ARCHITECTURE – Winifred Elysse Newman presented a paper at the Academy for Neuroscience for Architecture 2018 conference held at the Salk Institute for Biological Studies in La Jolla, California. Her paper “Home as Health Intervention” outlined research in a Naturally Occurring Retirement Community (NORC) in Atlanta, where physical models of inhabitants’ homes and the mental constructs derived from them were tested to explain the degree to which home environments support or augment mobility and health. This research has the potential to increase physical and social activities of older Americans, and make a significant impact on their health.

ENGLISH – Barton Palmer’s volume “Adaptation in Visual Culture: Images, Texts, and Their Multiple Worlds,” co-edited with Julie Grossman of LeMoyne College, received the 2018 South Atlantic Modern Language Association Studies Book Award for edited collection. This was Palmer’s second time winning the award. Palmer has also published “Rule, Britannia! The Biopic and British National Identity” (SUNY Press), co-edited with Homer B. Pettey of the University of Arizona. The volume focuses on how screen biographies of prominent figures in British history and culture shaped and promoted a protean national identity. The contributors engage with the concept of British nationality, especially as the sense of collective belonging is challenged by the ethnically oriented alternatives of English, Scottish, Welsh, and Irish nations.

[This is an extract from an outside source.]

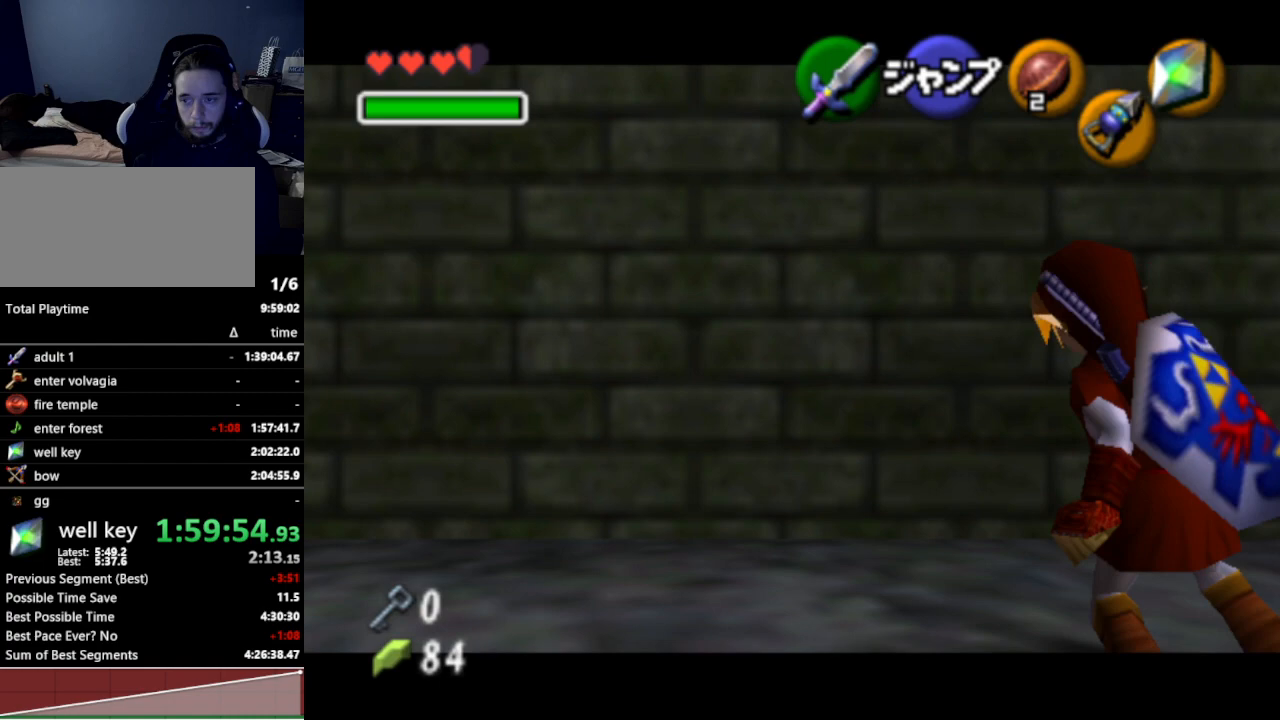
{"buttons": ["L1"], "left_stick": "down", "right_stick": "center", "events": []}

PERFORMING ARTS – Shannon Robert’s set design for the Aurora Theatre’s smash hit “The Hunchback of Notre Dame” was nominated for a Suzi Bass Award, which is Atlanta’s version of the Tonys.

LANGUAGES – Daniel J. Smith has been listed as an advisory board member on a European Research Council Advanced Grant application, “Cross-Community Bilingual Usage Patterns and Their Acquisition by Children.” His research on Spanish-English bilingualism in northeast Georgia is cited in the proposal for a potential project at the University of Cambridge. This will be the first major study of its kind to conduct a cross-community investigation of geographically separated groups of people who are nevertheless speakers of the same pair of languages, Spanish and English, in various locations in Europe and the Americas.

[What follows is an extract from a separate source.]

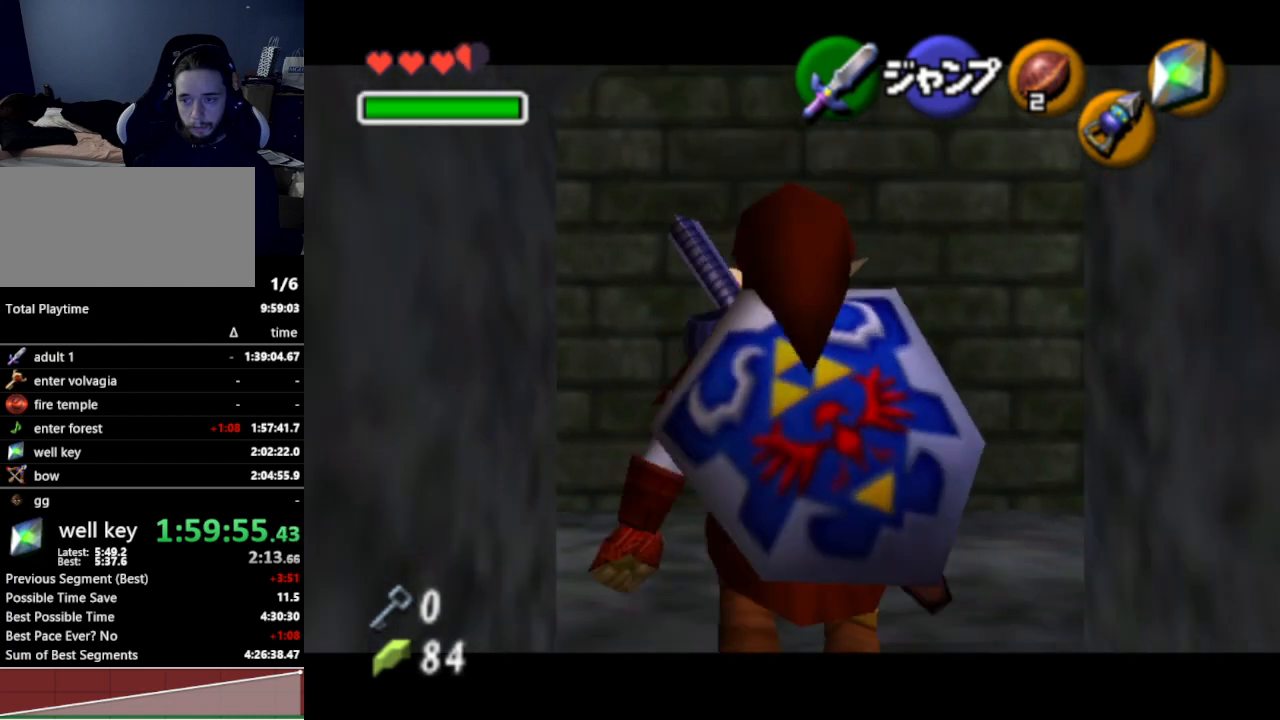
{"buttons": ["A"], "left_stick": "up", "right_stick": "center", "events": [[100, "L1", "up"], [167, "A", "down"], [333, "left_stick", "up"]]}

LANGUAGES – Graciela Tissera published “‘The Appeared’ (2007) by Paco Cabezas: Redefining the Book of Hidden Memories and Cyclical Time” in “Terrifying Texts. Essays on Good and Evil in Horror Cinema,” edited by Cynthia J. Miller and A. Bowdoin Van Riper (McFarland & Company).

LANGUAGES – Eric Touya read a paper titled “Claudel dans/pour l’avenir: diplomatie, économie, éco-critique” at the Colloque International Paul Claudel Résolument Contemporain, sponsored by Sorbonne University, the National Library and the Comédie Française at the Université de Paris IV Sorbonne in Paris.

ENGLISH – Jillian Weise’s essay, “Common Cyborg,” appears in GrantaThe essay discusses Donna Haraway’s erasure of disabled women, Google’s romance with futurism and, as Weise writes, “how much we cyborgs sell our body parts for on eBay.”